Ask HN: how do you estimate a project development time and cost? - fespinoza

Hi,<p>One of the most difficult stuff of being a developer, it's than I'm never sure about my estimations about a software project development time/effort required and cost.<p>How do yo do this? I can find a suitable answer specially when dealing with people with no computer science backgrounds
======
gexla
Experience. When you have done the same thing multiple times then it's pretty
easy to throw a number out there based on past projects.

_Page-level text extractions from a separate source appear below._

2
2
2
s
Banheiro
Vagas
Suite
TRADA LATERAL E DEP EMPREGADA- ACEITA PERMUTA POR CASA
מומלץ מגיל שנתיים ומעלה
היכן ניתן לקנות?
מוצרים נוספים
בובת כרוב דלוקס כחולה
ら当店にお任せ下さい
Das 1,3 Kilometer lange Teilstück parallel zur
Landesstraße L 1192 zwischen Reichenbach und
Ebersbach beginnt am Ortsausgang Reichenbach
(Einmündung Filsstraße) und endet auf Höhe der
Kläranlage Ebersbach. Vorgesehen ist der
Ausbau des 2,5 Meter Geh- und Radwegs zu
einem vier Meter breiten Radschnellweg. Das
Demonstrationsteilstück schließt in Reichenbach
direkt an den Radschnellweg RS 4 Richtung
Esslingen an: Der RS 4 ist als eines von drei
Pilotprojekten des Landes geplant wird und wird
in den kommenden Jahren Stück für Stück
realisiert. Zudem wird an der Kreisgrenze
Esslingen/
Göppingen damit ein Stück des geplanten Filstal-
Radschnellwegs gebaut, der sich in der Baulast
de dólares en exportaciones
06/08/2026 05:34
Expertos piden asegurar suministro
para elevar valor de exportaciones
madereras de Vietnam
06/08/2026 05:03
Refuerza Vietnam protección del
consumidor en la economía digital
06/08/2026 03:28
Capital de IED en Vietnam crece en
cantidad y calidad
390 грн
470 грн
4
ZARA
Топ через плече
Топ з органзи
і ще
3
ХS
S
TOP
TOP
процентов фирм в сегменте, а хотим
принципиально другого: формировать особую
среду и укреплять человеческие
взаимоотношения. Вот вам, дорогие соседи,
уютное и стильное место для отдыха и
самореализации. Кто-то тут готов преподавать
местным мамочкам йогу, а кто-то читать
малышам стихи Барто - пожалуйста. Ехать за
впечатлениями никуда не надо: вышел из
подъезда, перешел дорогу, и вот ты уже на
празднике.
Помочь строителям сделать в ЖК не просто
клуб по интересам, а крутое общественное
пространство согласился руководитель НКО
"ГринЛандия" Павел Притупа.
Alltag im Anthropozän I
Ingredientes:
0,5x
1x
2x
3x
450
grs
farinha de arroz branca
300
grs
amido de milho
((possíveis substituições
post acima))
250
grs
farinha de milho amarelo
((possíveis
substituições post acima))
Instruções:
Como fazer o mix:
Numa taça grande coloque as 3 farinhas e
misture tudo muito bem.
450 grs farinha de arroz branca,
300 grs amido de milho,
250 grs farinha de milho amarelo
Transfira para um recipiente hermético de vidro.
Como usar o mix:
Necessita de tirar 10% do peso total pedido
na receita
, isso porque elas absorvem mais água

Break the project down into the pieces small enough that you feel confident
about each piece. This makes creation of an estimate a project in itself, but
it's worth it in the headaches and stress that it will save you from down the
road.

Make a gut check. After you have broken down the components and come up with a
sum of all the parts, your gut will usually be a good second opinion. For
example, you know that while breaking each component down came to X hours
which could be done in two weeks, your gut might tell you that a full month
would be more accurate. Take another look at your breakdown.

Keep in mind that you will probably always be far more optimistic than
realistic. If you have range from your gut, then the top end of your range
might actually be the low to medium range of what the project will actually
require.

You will often find two different types of clients. One client will choke over
your estimate and ask you if you can get it lower. Another client will take
your estimate and add more padding than you have already given it. The
decision for which client to go with in this case is simple.

On the cost side, try going with a total project fee where you can give a
hefty premium compared to what you would charge with hourly rates. Then if you
go over your estimated time, at least you have plenty of wiggle room built in.

Don't give an estimate. In some cases product developers simply say "it will
be released when it's done." This is more for developing your own products
though.

This is my experience as a freelance web developer. The combination of what
you can get away with depends on what sort of situation you are in.

------
queensnake
The best I've ever heard comes from Agile - take the time to break the whole
thing down into the finest detail you can tolerate (yes, you're doing part of
the work this way), and /then/ estimate it. You'll still be wrong, but you'll
be closer than if you hadn't done that.

------
gadders
For your own work, or for a project as a whole?